As 4 linhas do jogo
Este governo gosta de dizer, com a boca cheia, que “joga dentro das quatro linhas da Constituição”. Os fatos, contudo, insistem em contradizer o discurso daqueles que juram respeitar o ordenamento jurídico sobre o qual repousa a democracia brasileira. Durante a pandemia, por exemplo, tornaram-se corriqueiras as cenas de desrespeito às mais elementares regras de prevenção à covid-19 — uso de máscara e distanciamento social — por parte do presidente da República, de integrantes do governo e de seguidores do bolsonarismo. E foi precisamente em um desses episódios lamentáveis que ocorreu um acinte para aqueles que prezam valores como disciplina, hierarquia e obediência. Eis que, no alto de um carro de som e em meio a uma motocada, o general da ativa Eduardo Pazuello se apresenta, sorridente e desinibido, ao lado de Jair Bolsonaro. Para o comando do Exército, o ato do militar não constituiu fato grave, que merecesse nem ao menos uma reprimenda. Arquive-se. Esqueçam o que aconteceu no Rio de Janeiro. Assim como o bordão “um manda, o outro obedece” significa coisa de internet, a participação de um general da ativa em um comício nada mais é do que um descuido por parte de quem jurou defender a honra da farda.
O perdão a Pazuello desmoraliza o Exército porque transgride o princípio elementar do direito de que todos são iguais perante a lei. Ao concluir que o general não cometeu qualquer infração ao participar de um ato político, o comando da Força indica que o respeito à disciplina vale para todos, menos para alguns. Em uma instituição militar, manifesta de maneira inequívoca uma tolerância com a insubordinação, a indisciplina. A solução encontrada pelo Exército pode até evitar algum desgaste com o presidente da República, mas provoca danos muito mais sérios e duradouros à corporação. Joga por terra o mantra de que as Forças Armadas são uma instituição de Estado. Infelizmente, Pazuello e aqueles que toleram seus atos estão a indicar que um militar é sujeito às vontades do governante, e não aos desígnios da lei. Ou, repetindo o bordão, que um manda e outro obedece, e que a lei não passa de letra morta. Aqueles que veem em Pazuello um mal menor desconsideram uma evidência que ficará para a história. Foi um militar da ativa, um general do Exército, que comandou o ministério mais importante do país quando o Brasil chegou a praticamente 280 mil mortes pela covid em março deste ano. Não bastasse essa marca indelével, o militar da ativa mentiu despudoradamente na comissão parlamentar de inquérito que apura as responsabilidades da pandemia no país. Pelos seus atos foi agraciado com um cargo no Palácio do Planalto e, após cometer infração disciplinar e violar o estatuto militar, não recebeu qualquer punição. Essa sequência de fatos diz menos sobre Pazuello e mais sobre a participação de militares em cargos civis da administração pública na redemocratização brasileira.

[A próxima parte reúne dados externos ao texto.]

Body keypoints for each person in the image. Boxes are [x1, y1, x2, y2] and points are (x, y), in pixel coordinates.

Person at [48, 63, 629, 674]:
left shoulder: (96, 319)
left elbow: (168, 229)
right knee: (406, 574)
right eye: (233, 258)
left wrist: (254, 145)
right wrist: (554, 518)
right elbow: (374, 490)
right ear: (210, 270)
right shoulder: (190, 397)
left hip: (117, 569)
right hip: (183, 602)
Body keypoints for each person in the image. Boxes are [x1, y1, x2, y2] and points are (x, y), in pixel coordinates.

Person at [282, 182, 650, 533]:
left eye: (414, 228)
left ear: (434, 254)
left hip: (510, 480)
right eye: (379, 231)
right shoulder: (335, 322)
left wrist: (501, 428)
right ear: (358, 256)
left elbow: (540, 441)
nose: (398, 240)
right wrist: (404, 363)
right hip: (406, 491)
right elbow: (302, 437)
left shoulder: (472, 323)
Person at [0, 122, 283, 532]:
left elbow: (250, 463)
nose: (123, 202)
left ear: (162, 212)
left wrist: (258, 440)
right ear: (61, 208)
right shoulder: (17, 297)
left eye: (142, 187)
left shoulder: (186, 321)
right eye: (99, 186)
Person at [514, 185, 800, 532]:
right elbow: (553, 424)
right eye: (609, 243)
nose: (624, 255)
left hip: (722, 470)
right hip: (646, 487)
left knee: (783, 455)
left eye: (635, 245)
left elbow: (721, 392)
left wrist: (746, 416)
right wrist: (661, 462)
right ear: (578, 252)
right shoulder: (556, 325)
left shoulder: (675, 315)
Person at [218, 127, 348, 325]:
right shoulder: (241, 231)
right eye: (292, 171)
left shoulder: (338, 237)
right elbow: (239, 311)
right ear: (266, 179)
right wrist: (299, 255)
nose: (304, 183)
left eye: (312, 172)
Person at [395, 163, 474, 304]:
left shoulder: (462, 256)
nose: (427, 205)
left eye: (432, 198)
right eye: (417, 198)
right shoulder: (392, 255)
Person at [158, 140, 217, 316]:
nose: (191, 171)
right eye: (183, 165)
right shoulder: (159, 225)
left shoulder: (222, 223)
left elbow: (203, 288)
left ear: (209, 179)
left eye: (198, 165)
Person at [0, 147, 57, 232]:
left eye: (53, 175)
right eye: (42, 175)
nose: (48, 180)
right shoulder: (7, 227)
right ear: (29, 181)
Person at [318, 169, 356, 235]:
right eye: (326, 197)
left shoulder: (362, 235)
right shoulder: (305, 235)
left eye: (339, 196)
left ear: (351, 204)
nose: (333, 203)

O gosto pela transgressão também está patente em outros episódios, com ou sem a participação direta de Pazuello. As evidências cada vez mais sólidas de um “gabinete paralelo” comprovam o apreço pela atividade subterrânea, às escuras, nos bastidores do Palácio do Planalto. No momento em que o governo federal precisava emitir uma mensagem única e inequívoca, respaldada pela ciência, o Palácio do Planalto se tornou o epicentro de um núcleo negacionista, formado por gente sem qualquer credibilidade ou simplesmente ignorante para tratar do problema mais sério a afligir a nação brasileira. A cada dia, a cada depoimento, a cada vídeo revelado consolida-se a convicção de que o governo agiu deliberadamente para buscar soluções ineficazes no combate à pandemia e, por conseguinte, minando os esforços para obter a defesa mais eficaz contra o novo coronavírus: a vacina. “Jogar dentro das quatro linhas da Constituição” significa, também, zelar pelos direitos do cidadão brasileiro, entre eles o direito à vida e à saúde. Nesse quesito, são abundantes os indícios de que o governo federal negligenciou as medidas necessárias para impedir uma calamidade que, nos próximos dias, chegará à impressionante marca de 500 mil mortos.
Paralelamente às transgressões legais cada vez mais acintosas cometidas pelo governo Bolsonaro, é preciso considerar uma preocupação moral nesse conjunto de acontecimentos. Desde Maquiavel, moral e política não se misturam, mas esse questionamento se torna pertinente na medida em que a conduta moral constitui, ao menos no discurso, um componente importante do bolsonarismo. É certo que, no Brasil de 2021, discutir a moralidade dos governos é exercício para tolos. Mas, em pouco mais de dois anos, o chefe do Executivo e seus seguidores manifestaram, progressivamente, o descompromisso com valores morais, como transparência e respeito ao próximo. Nos últimos meses, têm demonstrado, também, apreço em ultrapassar a linha da lei.